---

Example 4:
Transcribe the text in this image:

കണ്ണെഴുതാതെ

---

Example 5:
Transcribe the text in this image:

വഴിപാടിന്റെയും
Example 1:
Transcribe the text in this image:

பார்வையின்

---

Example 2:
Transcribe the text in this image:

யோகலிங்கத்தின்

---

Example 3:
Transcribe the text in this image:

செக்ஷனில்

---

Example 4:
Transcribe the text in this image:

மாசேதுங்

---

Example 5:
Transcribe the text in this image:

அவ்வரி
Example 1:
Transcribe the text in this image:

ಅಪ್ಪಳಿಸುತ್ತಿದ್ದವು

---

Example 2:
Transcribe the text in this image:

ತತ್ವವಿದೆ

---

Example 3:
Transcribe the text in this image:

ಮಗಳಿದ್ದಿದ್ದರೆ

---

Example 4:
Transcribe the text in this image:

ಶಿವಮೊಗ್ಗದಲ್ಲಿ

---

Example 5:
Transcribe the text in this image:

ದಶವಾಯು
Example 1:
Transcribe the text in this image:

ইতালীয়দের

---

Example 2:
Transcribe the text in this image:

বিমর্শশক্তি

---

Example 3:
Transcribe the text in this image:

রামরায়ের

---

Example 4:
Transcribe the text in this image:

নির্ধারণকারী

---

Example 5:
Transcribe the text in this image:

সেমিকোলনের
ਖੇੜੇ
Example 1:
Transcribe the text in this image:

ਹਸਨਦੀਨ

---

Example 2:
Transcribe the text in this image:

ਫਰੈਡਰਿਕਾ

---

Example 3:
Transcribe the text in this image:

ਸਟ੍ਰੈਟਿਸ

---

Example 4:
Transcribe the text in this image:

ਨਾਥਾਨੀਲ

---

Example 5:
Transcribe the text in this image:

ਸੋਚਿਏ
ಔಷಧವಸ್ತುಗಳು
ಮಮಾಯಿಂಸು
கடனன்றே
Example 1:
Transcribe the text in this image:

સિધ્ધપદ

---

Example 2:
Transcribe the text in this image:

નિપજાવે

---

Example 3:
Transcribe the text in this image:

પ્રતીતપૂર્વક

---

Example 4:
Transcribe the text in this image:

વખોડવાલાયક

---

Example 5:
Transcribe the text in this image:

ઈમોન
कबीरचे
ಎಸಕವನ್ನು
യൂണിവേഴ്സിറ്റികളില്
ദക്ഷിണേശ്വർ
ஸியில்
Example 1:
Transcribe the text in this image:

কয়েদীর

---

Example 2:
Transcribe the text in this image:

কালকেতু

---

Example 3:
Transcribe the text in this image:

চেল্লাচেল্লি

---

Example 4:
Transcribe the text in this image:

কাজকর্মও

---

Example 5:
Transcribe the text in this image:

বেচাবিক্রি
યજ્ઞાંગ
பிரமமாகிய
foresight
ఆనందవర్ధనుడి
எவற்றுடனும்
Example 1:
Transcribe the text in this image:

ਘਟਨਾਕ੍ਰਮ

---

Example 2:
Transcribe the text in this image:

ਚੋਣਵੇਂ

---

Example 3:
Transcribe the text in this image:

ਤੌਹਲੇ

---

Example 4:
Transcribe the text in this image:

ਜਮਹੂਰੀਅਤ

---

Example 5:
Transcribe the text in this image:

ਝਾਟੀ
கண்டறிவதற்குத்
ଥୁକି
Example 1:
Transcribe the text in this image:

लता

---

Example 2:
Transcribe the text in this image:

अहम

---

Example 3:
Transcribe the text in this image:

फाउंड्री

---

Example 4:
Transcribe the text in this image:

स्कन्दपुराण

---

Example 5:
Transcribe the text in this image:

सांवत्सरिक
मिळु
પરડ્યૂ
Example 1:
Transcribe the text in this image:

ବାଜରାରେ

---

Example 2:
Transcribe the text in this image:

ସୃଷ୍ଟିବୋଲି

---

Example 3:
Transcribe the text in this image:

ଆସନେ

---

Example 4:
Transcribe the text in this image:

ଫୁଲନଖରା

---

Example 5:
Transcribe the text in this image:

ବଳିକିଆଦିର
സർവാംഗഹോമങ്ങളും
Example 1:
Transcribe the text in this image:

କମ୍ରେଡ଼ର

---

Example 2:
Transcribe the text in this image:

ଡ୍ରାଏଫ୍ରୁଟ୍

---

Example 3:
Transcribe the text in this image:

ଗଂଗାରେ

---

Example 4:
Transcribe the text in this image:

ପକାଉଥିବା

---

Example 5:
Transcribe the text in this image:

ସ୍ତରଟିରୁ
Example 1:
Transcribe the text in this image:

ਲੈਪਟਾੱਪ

- **The task**
From the first line to the last, retype the records exactly as they stand above.

- **Task output**
---

Example 4:
Transcribe the text in this image:

കണ്ണെഴുതാതെ

---

Example 5:
Transcribe the text in this image:

വഴിപാടിന്റെയും
Example 1:
Transcribe the text in this image:

பார்வையின்

---

Example 2:
Transcribe the text in this image:

யோகலிங்கத்தின்

---

Example 3:
Transcribe the text in this image:

செக்ஷனில்

---

Example 4:
Transcribe the text in this image:

மாசேதுங்

---

Example 5:
Transcribe the text in this image:

அவ்வரி
Example 1:
Transcribe the text in this image:

ಅಪ್ಪಳಿಸುತ್ತಿದ್ದವು

---

Example 2:
Transcribe the text in this image:

ತತ್ವವಿದೆ

---

Example 3:
Transcribe the text in this image:

ಮಗಳಿದ್ದಿದ್ದರೆ

---

Example 4:
Transcribe the text in this image:

ಶಿವಮೊಗ್ಗದಲ್ಲಿ

---

Example 5:
Transcribe the text in this image:

ದಶವಾಯು
Example 1:
Transcribe the text in this image:

ইতালীয়দের

---

Example 2:
Transcribe the text in this image:

বিমর্শশক্তি

---

Example 3:
Transcribe the text in this image:

রামরায়ের

---

Example 4:
Transcribe the text in this image:

নির্ধারণকারী

---

Example 5:
Transcribe the text in this image:

সেমিকোলনের
ਖੇੜੇ
Example 1:
Transcribe the text in this image:

ਹਸਨਦੀਨ

---

Example 2:
Transcribe the text in this image:

ਫਰੈਡਰਿਕਾ

---

Example 3:
Transcribe the text in this image:

ਸਟ੍ਰੈਟਿਸ

---

Example 4:
Transcribe the text in this image:

ਨਾਥਾਨੀਲ

---

Example 5:
Transcribe the text in this image:

ਸੋਚਿਏ
ಔಷಧವಸ್ತುಗಳು
ಮಮಾಯಿಂಸು
கடனன்றே
Example 1:
Transcribe the text in this image:

સિધ્ધપદ

---

Example 2:
Transcribe the text in this image:

નિપજાવે

---

Example 3:
Transcribe the text in this image:

પ્રતીતપૂર્વક

---

Example 4:
Transcribe the text in this image:

વખોડવાલાયક

---

Example 5:
Transcribe the text in this image:

ઈમોન
कबीरचे
ಎಸಕವನ್ನು
യൂണിവേഴ്സിറ്റികളില്
ദക്ഷിണേശ്വർ
ஸியில்
Example 1:
Transcribe the text in this image:

কয়েদীর

---

Example 2:
Transcribe the text in this image:

কালকেতু

---

Example 3:
Transcribe the text in this image:

চেল্লাচেল্লি

---

Example 4:
Transcribe the text in this image:

কাজকর্মও

---

Example 5:
Transcribe the text in this image:

বেচাবিক্রি
યજ્ઞાંગ
பிரமமாகிய
foresight
ఆనందవర్ధనుడి
எவற்றுடனும்
Example 1:
Transcribe the text in this image:

ਘਟਨਾਕ੍ਰਮ

---

Example 2:
Transcribe the text in this image:

ਚੋਣਵੇਂ

---

Example 3:
Transcribe the text in this image:

ਤੌਹਲੇ

---

Example 4:
Transcribe the text in this image:

ਜਮਹੂਰੀਅਤ

---

Example 5:
Transcribe the text in this image:

ਝਾਟੀ
கண்டறிவதற்குத்
ଥୁକି
Example 1:
Transcribe the text in this image:

लता

---

Example 2:
Transcribe the text in this image:

अहम

---

Example 3:
Transcribe the text in this image:

फाउंड्री

---

Example 4:
Transcribe the text in this image:

स्कन्दपुराण

---

Example 5:
Transcribe the text in this image:

सांवत्सरिक
मिळु
પરડ્યૂ
Example 1:
Transcribe the text in this image:

ବାଜରାରେ

---

Example 2:
Transcribe the text in this image:

ସୃଷ୍ଟିବୋଲି

---

Example 3:
Transcribe the text in this image:

ଆସନେ

---

Example 4:
Transcribe the text in this image:

ଫୁଲନଖରା

---

Example 5:
Transcribe the text in this image:

ବଳିକିଆଦିର
സർവാംഗഹോമങ്ങളും
Example 1:
Transcribe the text in this image:

କମ୍ରେଡ଼ର

---

Example 2:
Transcribe the text in this image:

ଡ୍ରାଏଫ୍ରୁଟ୍

---

Example 3:
Transcribe the text in this image:

ଗଂଗାରେ

---

Example 4:
Transcribe the text in this image:

ପକାଉଥିବା

---

Example 5:
Transcribe the text in this image:

ସ୍ତରଟିରୁ
Example 1:
Transcribe the text in this image:

ਲੈਪਟਾੱਪ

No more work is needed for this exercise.